4.3 Challenges and Risks of Generative AI Models

Generative AI Hallucination

Hallucination: Occurs when a generative AI model creates content that sounds factual but is actually false or made up.
Cause: Happens when the AI attempts to fill in gaps where data is missing.
Risk: Hallucinations can have disastrous outcomes. For example, in 2023, lawyers submitted fake case citations generated by AI to a court, leading to sanctions and fines.

AI-generated works cannot be copyrighted because they are not human-created.
Data Privacy Concerns: A generative AI model might generate outputs that include copyrighted material, such as:
- Trained data with copyrights, patents, or trademarks.
- User-submitted copyrighted works leading to unlicensed derivatives.
Example: Getty Images sued Stable Diffusion (a generative AI model) for using over 12 million photos and metadata without authorization.

Biased Outputs: Generative AI models can generate biased content, leading to discriminatory or unfair treatment.
Example: The Equal Employment Opportunity Commission (EEOC) sued companies that used an AI hiring tool which discriminated against older applicants (women over age 55 or men over age 60).

Offensive, Disturbing, or Obscene Content: If such content was in training data, the model can produce harmful outputs, affecting users’ mental or emotional health.
Violence Risk: Toxic content can lead to an increased propensity for violence against individuals or marginalized groups.

Sensitive Data Leaks: Large language models may inadvertently leak sensitive information such as:
- Personally identifiable information (PII)
- Intellectual property
- Healthcare records
Issue: Once data is trained in a foundation model, it cannot be “forgotten” or deleted from the model.
Customer Trust: These risks can result in loss of trust and reputational damage due to irresponsible AI practices.

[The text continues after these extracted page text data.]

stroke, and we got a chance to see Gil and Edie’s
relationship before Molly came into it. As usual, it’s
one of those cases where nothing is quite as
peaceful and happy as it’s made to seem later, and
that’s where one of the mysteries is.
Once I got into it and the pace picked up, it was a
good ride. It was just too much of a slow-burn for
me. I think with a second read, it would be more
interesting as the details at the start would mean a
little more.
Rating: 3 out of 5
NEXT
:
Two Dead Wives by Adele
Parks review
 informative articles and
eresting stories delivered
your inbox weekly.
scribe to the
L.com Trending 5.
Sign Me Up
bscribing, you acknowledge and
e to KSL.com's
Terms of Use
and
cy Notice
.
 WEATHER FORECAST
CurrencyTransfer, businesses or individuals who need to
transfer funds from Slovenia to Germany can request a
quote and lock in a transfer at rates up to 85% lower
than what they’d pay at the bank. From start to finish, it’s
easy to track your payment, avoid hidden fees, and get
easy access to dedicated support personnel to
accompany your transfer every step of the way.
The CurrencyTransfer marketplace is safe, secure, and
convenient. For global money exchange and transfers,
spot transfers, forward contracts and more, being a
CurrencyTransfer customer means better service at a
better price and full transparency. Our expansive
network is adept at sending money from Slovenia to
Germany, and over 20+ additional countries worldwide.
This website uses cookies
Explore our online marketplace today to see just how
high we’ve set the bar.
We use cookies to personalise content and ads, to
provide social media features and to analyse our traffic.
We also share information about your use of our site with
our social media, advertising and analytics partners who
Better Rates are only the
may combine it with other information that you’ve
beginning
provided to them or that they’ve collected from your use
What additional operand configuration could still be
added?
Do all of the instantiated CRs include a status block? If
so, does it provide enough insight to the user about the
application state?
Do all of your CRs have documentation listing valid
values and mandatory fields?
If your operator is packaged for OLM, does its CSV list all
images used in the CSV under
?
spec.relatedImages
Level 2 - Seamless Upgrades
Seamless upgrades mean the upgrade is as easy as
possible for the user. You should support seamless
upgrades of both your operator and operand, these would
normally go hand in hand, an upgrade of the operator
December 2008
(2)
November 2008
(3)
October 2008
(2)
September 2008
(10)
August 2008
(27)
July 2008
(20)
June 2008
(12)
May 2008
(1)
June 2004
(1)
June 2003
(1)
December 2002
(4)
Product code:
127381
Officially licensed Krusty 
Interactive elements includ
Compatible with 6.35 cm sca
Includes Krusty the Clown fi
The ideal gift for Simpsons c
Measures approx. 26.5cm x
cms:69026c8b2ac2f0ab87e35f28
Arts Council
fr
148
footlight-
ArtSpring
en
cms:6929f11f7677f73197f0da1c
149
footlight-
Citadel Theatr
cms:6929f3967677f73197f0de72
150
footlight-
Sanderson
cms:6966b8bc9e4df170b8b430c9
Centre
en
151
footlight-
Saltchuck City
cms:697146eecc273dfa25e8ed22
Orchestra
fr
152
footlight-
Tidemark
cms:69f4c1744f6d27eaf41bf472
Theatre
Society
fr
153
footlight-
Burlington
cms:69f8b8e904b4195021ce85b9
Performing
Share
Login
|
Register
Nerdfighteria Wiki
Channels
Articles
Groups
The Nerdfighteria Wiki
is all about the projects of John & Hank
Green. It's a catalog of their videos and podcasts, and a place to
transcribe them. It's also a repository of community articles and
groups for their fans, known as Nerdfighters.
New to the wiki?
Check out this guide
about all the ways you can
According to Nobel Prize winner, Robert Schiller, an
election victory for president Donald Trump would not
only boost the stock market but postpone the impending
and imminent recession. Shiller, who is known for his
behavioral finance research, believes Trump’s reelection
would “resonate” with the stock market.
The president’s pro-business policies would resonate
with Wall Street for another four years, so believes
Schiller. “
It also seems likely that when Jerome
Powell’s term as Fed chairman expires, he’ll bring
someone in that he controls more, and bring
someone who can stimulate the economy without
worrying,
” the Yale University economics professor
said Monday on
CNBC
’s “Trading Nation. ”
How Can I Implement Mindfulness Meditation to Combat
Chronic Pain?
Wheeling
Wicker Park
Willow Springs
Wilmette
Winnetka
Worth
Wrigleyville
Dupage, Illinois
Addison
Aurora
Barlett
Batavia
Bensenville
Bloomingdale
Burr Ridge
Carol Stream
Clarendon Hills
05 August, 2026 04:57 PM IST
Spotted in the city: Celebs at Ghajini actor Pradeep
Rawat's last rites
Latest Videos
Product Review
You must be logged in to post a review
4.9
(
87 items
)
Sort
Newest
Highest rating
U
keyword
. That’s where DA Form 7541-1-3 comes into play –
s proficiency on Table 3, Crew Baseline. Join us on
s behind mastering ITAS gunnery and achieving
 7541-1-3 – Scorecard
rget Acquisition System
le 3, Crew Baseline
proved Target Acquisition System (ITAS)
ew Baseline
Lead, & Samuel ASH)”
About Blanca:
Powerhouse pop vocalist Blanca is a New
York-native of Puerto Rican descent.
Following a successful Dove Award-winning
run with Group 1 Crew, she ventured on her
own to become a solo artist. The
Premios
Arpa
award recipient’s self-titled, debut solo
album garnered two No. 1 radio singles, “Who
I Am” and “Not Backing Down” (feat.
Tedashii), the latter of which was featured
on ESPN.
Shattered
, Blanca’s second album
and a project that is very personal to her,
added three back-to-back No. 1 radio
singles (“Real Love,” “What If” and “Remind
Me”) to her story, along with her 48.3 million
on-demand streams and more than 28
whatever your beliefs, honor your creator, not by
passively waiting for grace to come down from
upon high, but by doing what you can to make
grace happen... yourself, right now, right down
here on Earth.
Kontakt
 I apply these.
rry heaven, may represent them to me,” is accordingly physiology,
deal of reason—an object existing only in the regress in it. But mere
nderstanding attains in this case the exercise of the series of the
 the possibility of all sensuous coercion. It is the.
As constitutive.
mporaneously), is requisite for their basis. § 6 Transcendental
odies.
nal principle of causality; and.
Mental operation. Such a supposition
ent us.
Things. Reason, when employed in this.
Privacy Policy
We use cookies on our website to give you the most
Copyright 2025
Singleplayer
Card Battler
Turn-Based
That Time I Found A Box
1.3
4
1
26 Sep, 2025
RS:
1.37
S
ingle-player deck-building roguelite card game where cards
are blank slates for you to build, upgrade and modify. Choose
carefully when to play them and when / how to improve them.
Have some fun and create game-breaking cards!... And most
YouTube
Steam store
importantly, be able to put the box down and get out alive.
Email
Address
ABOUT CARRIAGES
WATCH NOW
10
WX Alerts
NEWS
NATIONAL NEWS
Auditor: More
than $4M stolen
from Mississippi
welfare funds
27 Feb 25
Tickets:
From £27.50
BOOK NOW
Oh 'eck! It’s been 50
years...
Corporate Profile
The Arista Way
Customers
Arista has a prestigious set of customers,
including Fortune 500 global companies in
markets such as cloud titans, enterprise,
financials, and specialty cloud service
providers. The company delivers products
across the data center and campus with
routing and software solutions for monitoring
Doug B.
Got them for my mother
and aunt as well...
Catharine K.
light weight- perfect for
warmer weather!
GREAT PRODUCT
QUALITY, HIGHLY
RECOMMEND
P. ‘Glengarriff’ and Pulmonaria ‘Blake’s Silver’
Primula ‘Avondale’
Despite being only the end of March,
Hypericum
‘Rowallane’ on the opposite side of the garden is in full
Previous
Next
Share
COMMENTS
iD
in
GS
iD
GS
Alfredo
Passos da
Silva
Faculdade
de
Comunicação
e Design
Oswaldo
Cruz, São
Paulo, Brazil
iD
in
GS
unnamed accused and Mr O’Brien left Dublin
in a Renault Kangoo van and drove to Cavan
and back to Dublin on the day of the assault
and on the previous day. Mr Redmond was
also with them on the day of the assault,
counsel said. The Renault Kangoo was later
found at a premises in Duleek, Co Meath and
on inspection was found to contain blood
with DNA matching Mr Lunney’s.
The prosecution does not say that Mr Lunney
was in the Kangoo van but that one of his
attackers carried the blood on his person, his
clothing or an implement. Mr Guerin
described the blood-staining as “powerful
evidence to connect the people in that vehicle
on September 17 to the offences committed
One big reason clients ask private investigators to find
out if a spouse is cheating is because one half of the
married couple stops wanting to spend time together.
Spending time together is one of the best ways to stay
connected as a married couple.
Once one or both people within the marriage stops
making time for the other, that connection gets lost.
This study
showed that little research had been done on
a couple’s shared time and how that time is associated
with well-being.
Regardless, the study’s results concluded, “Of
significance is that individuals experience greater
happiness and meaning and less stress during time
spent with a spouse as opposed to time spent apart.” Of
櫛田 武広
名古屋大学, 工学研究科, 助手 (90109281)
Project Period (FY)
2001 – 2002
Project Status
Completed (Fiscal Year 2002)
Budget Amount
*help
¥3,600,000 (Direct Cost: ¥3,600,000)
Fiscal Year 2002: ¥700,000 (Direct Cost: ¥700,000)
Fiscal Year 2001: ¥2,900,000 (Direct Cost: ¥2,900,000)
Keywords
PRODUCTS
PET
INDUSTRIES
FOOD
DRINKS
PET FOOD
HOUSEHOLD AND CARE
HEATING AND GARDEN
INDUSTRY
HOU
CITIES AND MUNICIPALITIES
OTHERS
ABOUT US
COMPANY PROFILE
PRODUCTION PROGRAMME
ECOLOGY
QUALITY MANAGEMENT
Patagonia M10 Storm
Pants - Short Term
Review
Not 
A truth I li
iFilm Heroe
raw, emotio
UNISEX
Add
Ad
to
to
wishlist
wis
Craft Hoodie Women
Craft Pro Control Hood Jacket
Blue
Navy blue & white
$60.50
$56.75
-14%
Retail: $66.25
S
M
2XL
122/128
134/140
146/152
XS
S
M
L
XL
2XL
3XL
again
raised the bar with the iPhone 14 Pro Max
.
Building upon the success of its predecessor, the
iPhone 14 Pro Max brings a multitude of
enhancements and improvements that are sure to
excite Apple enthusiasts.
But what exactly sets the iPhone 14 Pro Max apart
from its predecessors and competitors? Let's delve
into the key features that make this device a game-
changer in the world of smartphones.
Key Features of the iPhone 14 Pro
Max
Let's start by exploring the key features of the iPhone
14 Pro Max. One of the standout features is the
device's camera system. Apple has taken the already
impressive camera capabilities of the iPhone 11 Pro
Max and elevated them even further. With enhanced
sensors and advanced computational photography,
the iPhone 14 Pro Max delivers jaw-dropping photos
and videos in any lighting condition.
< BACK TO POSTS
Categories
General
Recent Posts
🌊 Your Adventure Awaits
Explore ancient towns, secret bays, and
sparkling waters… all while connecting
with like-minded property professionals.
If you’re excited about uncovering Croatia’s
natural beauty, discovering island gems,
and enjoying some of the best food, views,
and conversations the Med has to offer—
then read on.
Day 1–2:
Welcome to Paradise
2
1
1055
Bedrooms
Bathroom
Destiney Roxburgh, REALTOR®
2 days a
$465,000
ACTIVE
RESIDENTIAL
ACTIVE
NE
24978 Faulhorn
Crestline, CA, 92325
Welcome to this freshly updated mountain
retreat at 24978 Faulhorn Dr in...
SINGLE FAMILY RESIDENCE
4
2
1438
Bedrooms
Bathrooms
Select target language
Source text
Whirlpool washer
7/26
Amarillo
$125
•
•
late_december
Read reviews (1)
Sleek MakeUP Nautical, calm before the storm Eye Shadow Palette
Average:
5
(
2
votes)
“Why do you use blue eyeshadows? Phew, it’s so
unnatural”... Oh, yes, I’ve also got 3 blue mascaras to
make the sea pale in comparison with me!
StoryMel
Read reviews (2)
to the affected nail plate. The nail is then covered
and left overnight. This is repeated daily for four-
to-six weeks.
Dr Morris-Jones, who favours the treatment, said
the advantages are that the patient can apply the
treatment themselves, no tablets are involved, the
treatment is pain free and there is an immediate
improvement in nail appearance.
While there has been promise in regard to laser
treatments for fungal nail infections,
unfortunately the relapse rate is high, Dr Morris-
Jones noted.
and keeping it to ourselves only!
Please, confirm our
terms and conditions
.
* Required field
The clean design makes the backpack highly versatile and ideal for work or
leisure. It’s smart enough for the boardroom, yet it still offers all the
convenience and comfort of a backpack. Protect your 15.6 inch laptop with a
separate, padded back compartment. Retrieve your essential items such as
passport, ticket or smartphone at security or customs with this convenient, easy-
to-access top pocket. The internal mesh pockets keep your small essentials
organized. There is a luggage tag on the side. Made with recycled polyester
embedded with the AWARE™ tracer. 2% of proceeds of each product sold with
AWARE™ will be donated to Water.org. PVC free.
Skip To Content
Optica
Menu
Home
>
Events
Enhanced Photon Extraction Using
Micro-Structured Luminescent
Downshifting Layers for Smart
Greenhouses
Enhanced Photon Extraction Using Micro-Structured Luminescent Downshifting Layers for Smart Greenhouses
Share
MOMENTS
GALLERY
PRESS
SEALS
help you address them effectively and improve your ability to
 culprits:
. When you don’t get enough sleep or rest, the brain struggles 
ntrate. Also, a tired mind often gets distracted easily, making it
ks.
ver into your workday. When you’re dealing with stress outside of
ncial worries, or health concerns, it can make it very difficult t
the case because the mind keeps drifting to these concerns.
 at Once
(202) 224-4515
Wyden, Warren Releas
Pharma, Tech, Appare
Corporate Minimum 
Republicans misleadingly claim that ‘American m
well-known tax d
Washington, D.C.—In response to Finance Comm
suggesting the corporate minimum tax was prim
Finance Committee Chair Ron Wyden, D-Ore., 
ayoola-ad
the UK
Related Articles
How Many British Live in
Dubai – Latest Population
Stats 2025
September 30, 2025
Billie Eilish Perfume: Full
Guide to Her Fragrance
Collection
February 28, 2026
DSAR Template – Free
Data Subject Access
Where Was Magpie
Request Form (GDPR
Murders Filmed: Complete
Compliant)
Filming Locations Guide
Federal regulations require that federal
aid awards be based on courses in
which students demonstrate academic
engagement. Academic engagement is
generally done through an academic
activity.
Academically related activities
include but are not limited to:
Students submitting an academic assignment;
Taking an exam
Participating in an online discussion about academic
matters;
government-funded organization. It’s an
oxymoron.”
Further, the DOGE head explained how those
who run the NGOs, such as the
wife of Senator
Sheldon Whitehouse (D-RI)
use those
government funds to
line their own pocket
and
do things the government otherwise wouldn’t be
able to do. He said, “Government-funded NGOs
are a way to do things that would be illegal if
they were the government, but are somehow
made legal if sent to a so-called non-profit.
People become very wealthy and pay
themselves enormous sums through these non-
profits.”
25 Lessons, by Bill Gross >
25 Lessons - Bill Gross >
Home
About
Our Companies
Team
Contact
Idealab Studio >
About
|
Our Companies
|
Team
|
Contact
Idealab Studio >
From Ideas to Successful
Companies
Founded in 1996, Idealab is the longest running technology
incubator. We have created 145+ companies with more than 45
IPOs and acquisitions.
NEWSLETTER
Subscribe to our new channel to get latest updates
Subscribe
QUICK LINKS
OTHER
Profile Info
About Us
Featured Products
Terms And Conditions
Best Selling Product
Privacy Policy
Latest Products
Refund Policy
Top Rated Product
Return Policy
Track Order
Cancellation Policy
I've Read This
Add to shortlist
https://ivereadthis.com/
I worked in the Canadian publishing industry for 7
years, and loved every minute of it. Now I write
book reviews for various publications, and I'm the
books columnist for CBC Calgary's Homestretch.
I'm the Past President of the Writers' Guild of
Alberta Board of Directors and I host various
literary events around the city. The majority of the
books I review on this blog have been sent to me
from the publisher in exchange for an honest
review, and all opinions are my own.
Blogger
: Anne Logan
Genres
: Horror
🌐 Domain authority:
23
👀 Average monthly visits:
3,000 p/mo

Guardrails: You can set filters in Amazon Bedrock to block inappropriate content, including:
- Hate speech, insults, sexual content, violence.
Blocking Content: Users’ prompts must pass through guardrails. If the prompt is not allowed, the user receives a violation response, and the prompt is not sent to the model.
Model Response Filtering: Even if a prompt passes, the generated response can still be blocked if it violates the guardrails.

Purpose: Helps compare performance of large language models (LLMs) across different tasks.
Tasks:
- Text Generation
- Text Classification
- Question & Answering
- Text Summarization

Evaluation Dimensions:
- Prompt Stereotyping: Measures bias in model responses (e.g., race, gender, age).
- Toxicity: Checks for offensive, rude, or harmful language.
- Factual Knowledge: Verifies the accuracy of model responses.
- Semantic Robustness: Assesses model’s resilience to input changes like typos or formatting.
- Accuracy: Compares model output to expected responses.
Evaluation Tools:
- Use a built-in prompt dataset or provide your own.
- Option for human feedback from employees or subject matter experts.
- Amazon Bedrock: Similar evaluation capabilities are available for pre-trained LLMs in Amazon Bedrock console.